The killing of Soleimani: crime or legitimate action?

(To Avv. Marco Valerio Verni)
07/01/20

He is still debating the killing of the Iranian general Qassem Soleimani, by the United States of America, which took place on the night between 2 and 3 January last, when the car of the al-Quds division commander (a legendary unit that played a decisive role in the conflicts in that region), who had just arrived at Baghdad airport in Iraq, was hit by a missile launched by a MQ-9 Reaper (a cd drone).

Net of the geo-political consequences, which are still difficult to predict, and which are keeping the world in suspense, the question that arises here is: was it a crime or a "lawful" killing?

On the one hand, the American position is known that, after the attack on the Twin Towers, it has waged a real war against terrorism, waged by its very nature "worldwide and permanent".

As will be remembered, in fact, on September 14, 2001, the American Congress issued to the President of the United States (at the time, George W. Bush), Authorization for the use of military force against terrorists (AUMF), to allow the use of any means necessary to prosecute those responsible for the attacks of three days before and each individual or group of supporters, interpreting extensively that concept of right to self-defense in response to an attack by others who, alongside the United Nations Security Council authorization, where necessary "maintain or restore international peace and security" (art. 42), is provided as a derogation (art. 51 of the UN Charter) to the ban on the use of force there sanctioned by art. 2, paragraph 4, "against the territorial integrity or political independence of any state" o "in any other way incompatible with the purposes of the United Nations".

On the other, there is the position of the same (United Nations) who have always considered this approach with some diffidence, arguing that, however serious the terrorist phenomenon, it cannot be considered, for its intensity, like an armed conflict, and that it would be a forcing, if not actually a practice against jus to fight a war without place and without time and highlighting1, therefore, how, outside of a formally established armed conflict, the possibility of a "intentional, premeditated and deliberate use of lethal force" achieved through the use of APR cannot be considered admissible "under international law".
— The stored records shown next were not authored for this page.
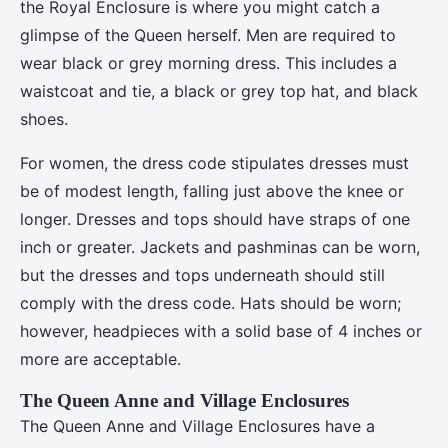
the Royal Enclosure is where you might catch a
glimpse of the Queen herself. Men are required to
wear black or grey morning dress. This includes a
waistcoat and tie, a black or grey top hat, and black
shoes.
For women, the dress code stipulates dresses must
be of modest length, falling just above the knee or
longer. Dresses and tops should have straps of one
inch or greater. Jackets and pashminas can be worn,
but the dresses and tops underneath should still
comply with the dress code. Hats should be worn;
however, headpieces with a solid base of 4 inches or
more are acceptable.
The Queen Anne and Village Enclosures
The Queen Anne and Village Enclosures have a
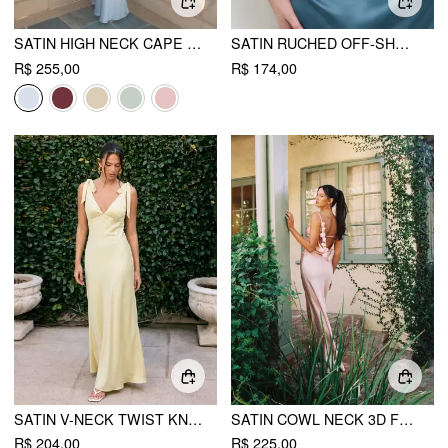
SATIN HIGH NECK CAPE SLEEVE MAXI DRESS CURVE & PLUS
SATIN RUCHED OFF-SHOULDER MAXI DRESS CURVE & PLUS
R$ 255,00
R$ 174,00
SATIN V-NECK TWIST KNOTTED FLARED MAXI DRESS
SATIN COWL NECK 3D FLORAL RUCHED MERMAID MAXI DRESS
R$ 204,00
R$ 225,00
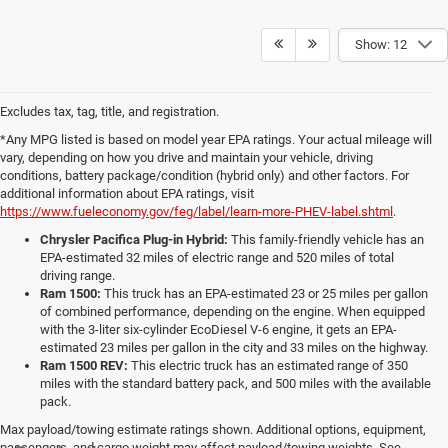
Show: 12
Excludes tax, tag, title, and registration.
*Any MPG listed is based on model year EPA ratings. Your actual mileage will
vary, depending on how you drive and maintain your vehicle, driving
conditions, battery package/condition (hybrid only) and other factors. For
additional information about EPA ratings, visit
https://www.fueleconomy.gov/feg/label/learn-more-PHEV-label.shtml
.
Chrysler Pacifica Plug-in Hybrid:
This family-friendly vehicle has an
EPA-estimated 32 miles of electric range and 520 miles of total
driving range.
Ram 1500:
This truck has an EPA-estimated 23 or 25 miles per gallon
of combined performance, depending on the engine. When equipped
with the 3-liter six-cylinder EcoDiesel V-6 engine, it gets an EPA-
estimated 23 miles per gallon in the city and 33 miles on the highway.
Ram 1500 REV:
This electric truck has an estimated range of 350
miles with the standard battery pack, and 500 miles with the available
pack.
Max payload/towing estimate ratings shown. Additional options, equipment,
passengers, and cargo weight may affect payload/towing weights. See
Employment which, on the other hand, would be considered lawful in the event of a formal conflict between States, i.e. in the presence of one of the two exceptions to the use of force mentioned above, provided for by the United Nations Statute, always having regard, however, to the rules of the "ius in beautiful".
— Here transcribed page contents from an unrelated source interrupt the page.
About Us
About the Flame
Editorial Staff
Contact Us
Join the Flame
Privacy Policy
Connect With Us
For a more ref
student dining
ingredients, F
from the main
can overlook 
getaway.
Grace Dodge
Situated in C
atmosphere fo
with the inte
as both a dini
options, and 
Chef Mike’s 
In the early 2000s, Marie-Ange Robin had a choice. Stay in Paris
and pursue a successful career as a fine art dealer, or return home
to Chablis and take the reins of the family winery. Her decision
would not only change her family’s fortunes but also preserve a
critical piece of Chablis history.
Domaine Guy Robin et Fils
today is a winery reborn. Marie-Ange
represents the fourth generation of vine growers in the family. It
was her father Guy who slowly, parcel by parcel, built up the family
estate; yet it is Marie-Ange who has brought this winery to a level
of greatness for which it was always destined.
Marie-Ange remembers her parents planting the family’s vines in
Of the same opinion, also the International Committee of the Red Cross, according to which, only once the lawfulness of a conflict according to the norms of the "ius ad bellum ", the use of the APRs is certainly not prohibited by international humanitarian law (which, of course, does not provide for an explicit reference to them, but implicitly equates them to conventional weapons), although then, clearly, the their use must conform to it. Therefore: respect for the distinction between military objectives and civilian goods, respect for the civilian population, military operations carried out according to certain criteria (needproportionality, suitability of the means and methods used, (in primis)).

In the present case, an element of weight will certainly have had - hopefully - the work done by theintelligence of the United States, which will have provided its president with a dossier of such importance as to justify such an action (which also took place in a third State - Iraq - in violation of the relative national sovereignty), which, as mentioned, could perhaps be considered justified only if carried out to prevent serious dangers to American security or of the international community. But, if on the one hand the "maybe" is a must, because, even considering General Soleimani as a terrorist - as Donald Trump claimed -, his killing, due to the ways in which it took place, could still meet the limits explained, on the other hand, there will probably never be proof of the consistency of the dossier referred to above.

1 See, for example, the Report on extrajudicial, summary or arbitrary executions- A doc. A / HRC / 14/24 / Add.62 of 28 May 2010- of the Special Rapporteur of the Human Rights Council Philip Alston, or that “on Promotion and protection of human rights and fundamental freedoms while countering terrorism "- A doc. A / 68/389 of 18 September 2013-, drawn up by Special Rapporteur Ben Emmerson.